Against a backdrop of overall U.K. treatment rates which are currently lower than international comparators, the MS Trust notes that holistic management of MS symptoms in a multidisciplinary team, and annual reviews for everyone with a diagnosis of MS, are recommended in NICE and Quality Improvement Scotland guidelines. However, they say their research has identified a shortfall of MS nurses and they are aware that there are too few neurologists who specialize in MS, and that the challenge for MS services is how to best use available resources to support the drive for earlier and more intensive levels of treatment for RRMS while still ensuring that everyone with a diagnosis of MS can receive appropriate, timely, high quality care.
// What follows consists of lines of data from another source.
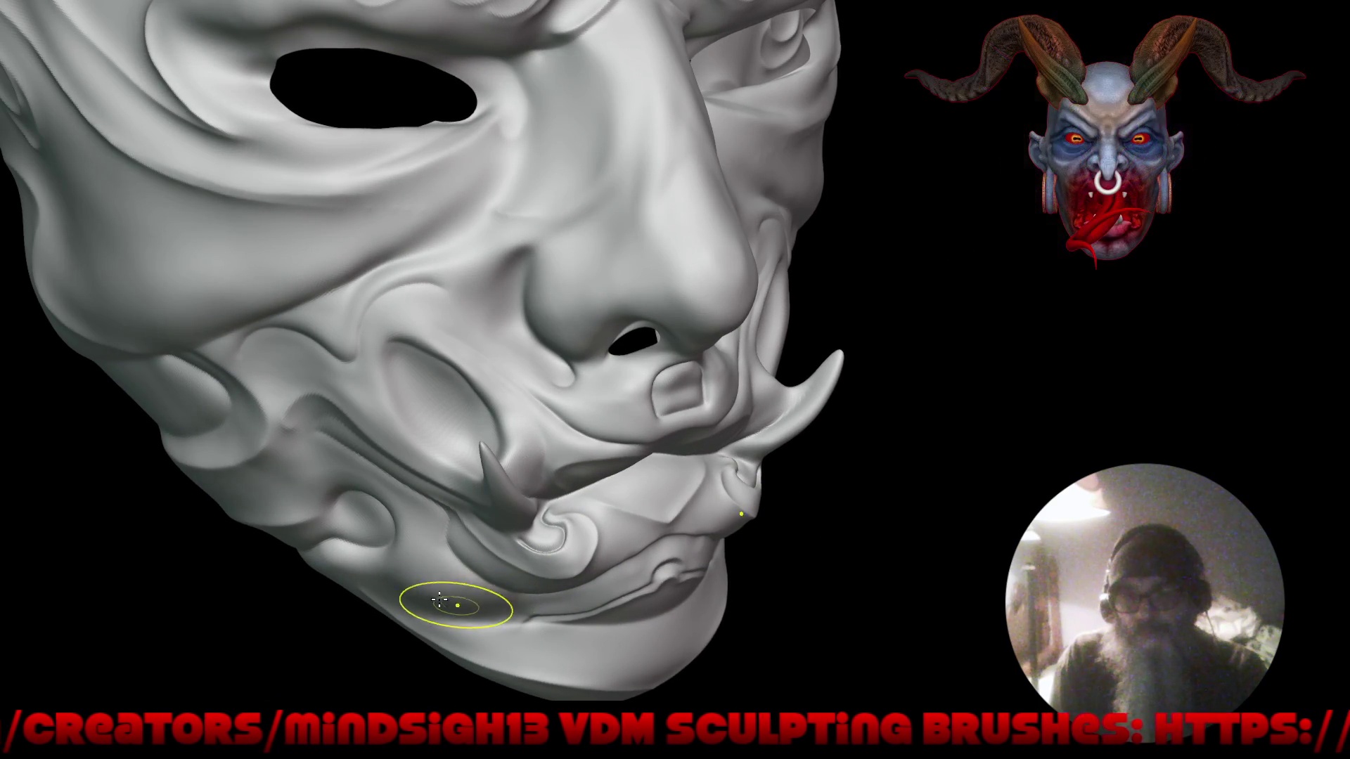
mouse_move(450, 566)
mouse_down()
mouse_move(435, 508)
mouse_move(483, 503)
mouse_move(490, 428)
mouse_move(446, 482)
mouse_move(464, 555)
mouse_move(532, 557)
mouse_move(514, 449)
mouse_up()
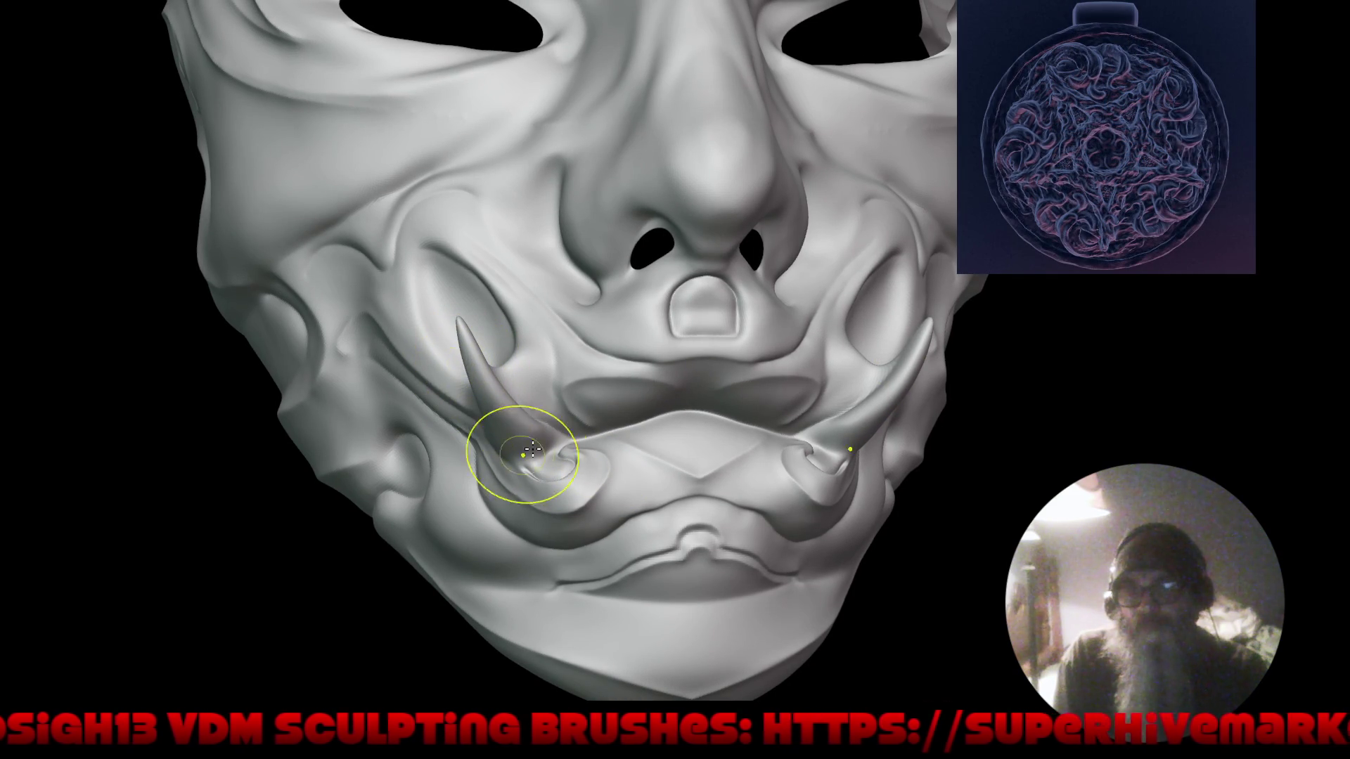
mouse_move(555, 482)
mouse_down()
mouse_move(642, 488)
mouse_move(633, 422)
mouse_move(618, 456)
mouse_move(595, 435)
mouse_move(605, 464)
mouse_move(633, 478)
mouse_move(627, 492)
mouse_move(630, 416)
mouse_move(638, 432)
mouse_up()
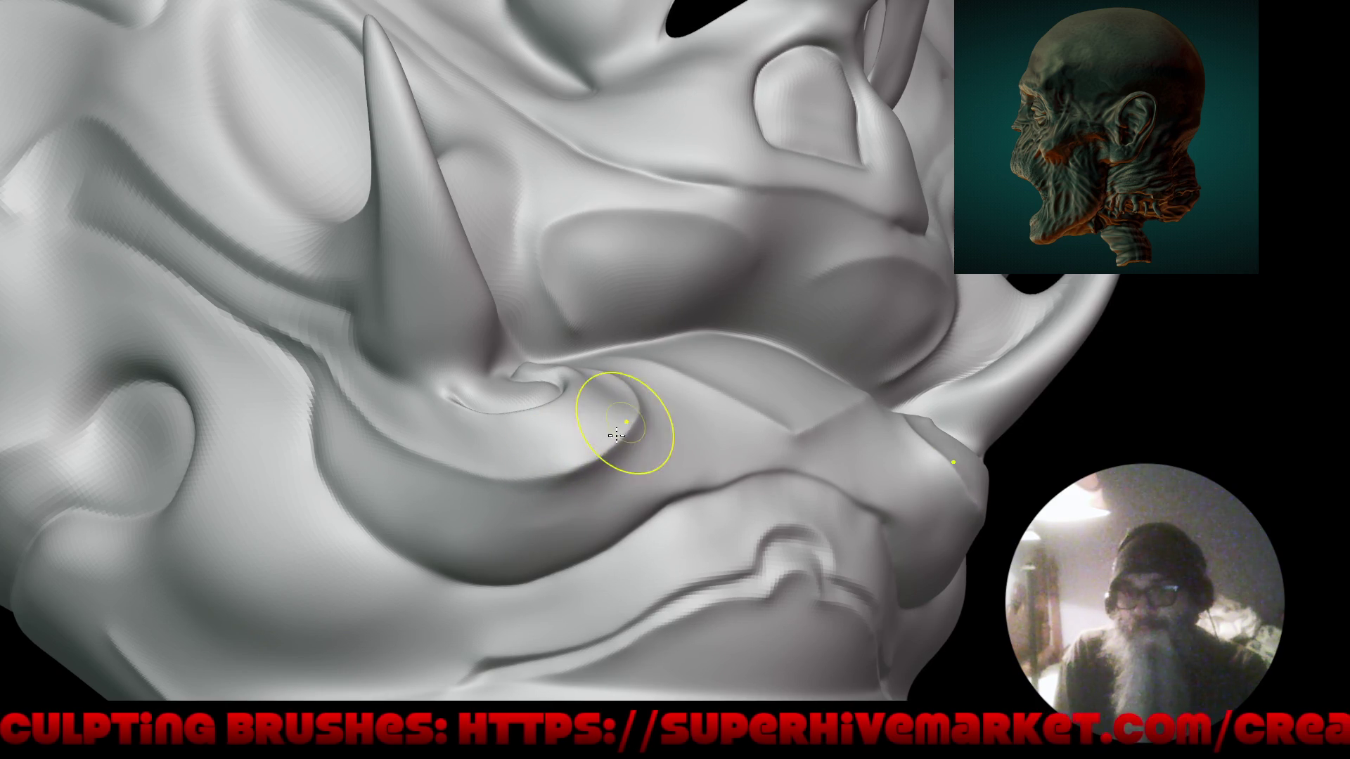
mouse_move(563, 346)
mouse_down()
mouse_move(738, 473)
mouse_move(703, 507)
mouse_move(745, 496)
mouse_move(661, 559)
mouse_move(723, 560)
mouse_move(715, 497)
mouse_move(698, 482)
mouse_up()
To that end, the MS Forward View project will bring together clinicians, specialized and local commissioners, professional bodies, experts in workforce planning, multidisciplinary educators, people with MS and the patient organizations, and will produce an action plan to improve and measure access to care, and to help define future education programs for MS care.
During this one year project, the MS Trust will:
• Map neurologists and MS specialist nurses in the U.K.;
• Define the different types of MS services currently provided and their core elements;
• Identify how services currently use the skills within their team to prescribe and monitor DMDs and to deliver the other key service elements;
• Define the skills and competences needed to prescribe and monitor DMD treatment; appraise options for service configurations that could enable greater access to care, using current resources differently or creating new roles or service models that could be tested;
• Define metrics for monitoring access to care, service quality and equity across the whole trajectory of MS;
• Produce an MS Forward View report which sets out a multi-stakeholder action plan to improve access to MS care.